Terrapin 24

Development
- Designer: Dave Westphal
- Location: United States
- Year: 1973
- No. built: 60
- Builder: Friendship Manufacturing Company
- Role: Cruiser

Boat
- Displacement: 2,050 lb (930 kg)
- Draft: 5.00 ft (1.52 m) with keel down

Hull
- Type: monohull
- Construction: fiberglass
- LOA: 24.50 ft (7.47 m)
- LWL: 20.08 ft (6.12 m)
- Beam: 8.00 ft (2.44 m)
- Engine: outboard motor

Hull appendages
- Keel: swing keel
- Ballast: 100 lb (45 kg)
- Rudder: transom-mounted rudder

Rig
- Rig type: Bermuda rig

Sails
- Sailplan: fractional rigged sloop
- Total sail area: 216.00 sq ft (20.067 m^{2})

= Terrapin 24 =

1970s American recreational keelboat

The Terrapin 24 is a fractional sloop rigged recreational keellboat built in the United States from 1973 to 1980, with 60 boats completed.

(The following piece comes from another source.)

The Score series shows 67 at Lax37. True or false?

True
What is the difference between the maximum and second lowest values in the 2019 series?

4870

The fiberglass hull has an angled transom, a transom-hung rudder controlled by a tiller and a steel lifting keel. It displaces 2050 lb and carries 100 lb of ballast. It has a draft of 5.00 ft with the keel extended and 9 in with it retracted. The design has a hull speed of 6.0 kn.

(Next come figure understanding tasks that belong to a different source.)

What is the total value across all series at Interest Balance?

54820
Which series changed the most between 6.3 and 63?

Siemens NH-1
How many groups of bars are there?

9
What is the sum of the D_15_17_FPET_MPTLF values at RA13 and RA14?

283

It has five berths. The galley is on the starboard side just aft of the bow cabin and is equipped with a two-burner stove and a sink. The enclosed head is located to the port side of the companionway ladder. The companionway uses two sliding hatches for additional light and ventilation. Cabin headroom is 60 in.

==Reception==
In a 2010 review Steve Henkel wrote, "the Florida designer of this ultra-shallow-draft boat had two things in mind: (1) easy trailering and launching from ramps, or even from beaches or low bulkheads, without immersing the trailer (says the sales literature, though how this can be accomplished, even using a fully-rollered trailer, with a boat weighing more than a ton, is not mentioned) and (2) cruising in relatively good comfort for this size vessel. To this end, the rig is on the short side (28' 6" bridge clearance, mast stepped on deck, for easy raising and striking), the draft is a mere nine inches, and the towing weight is only 3,000 pounds. Best features: ... The galley area, which runs along the starboard side amidships, is as spacious as one would want. Worst features: The boat apparently has no ballast other than the steel centerboard, which we assume weighs something like a hundred pounds. The flat bottom is likely to pound in a chop. The short, low-slung rig will be slower than average in light air."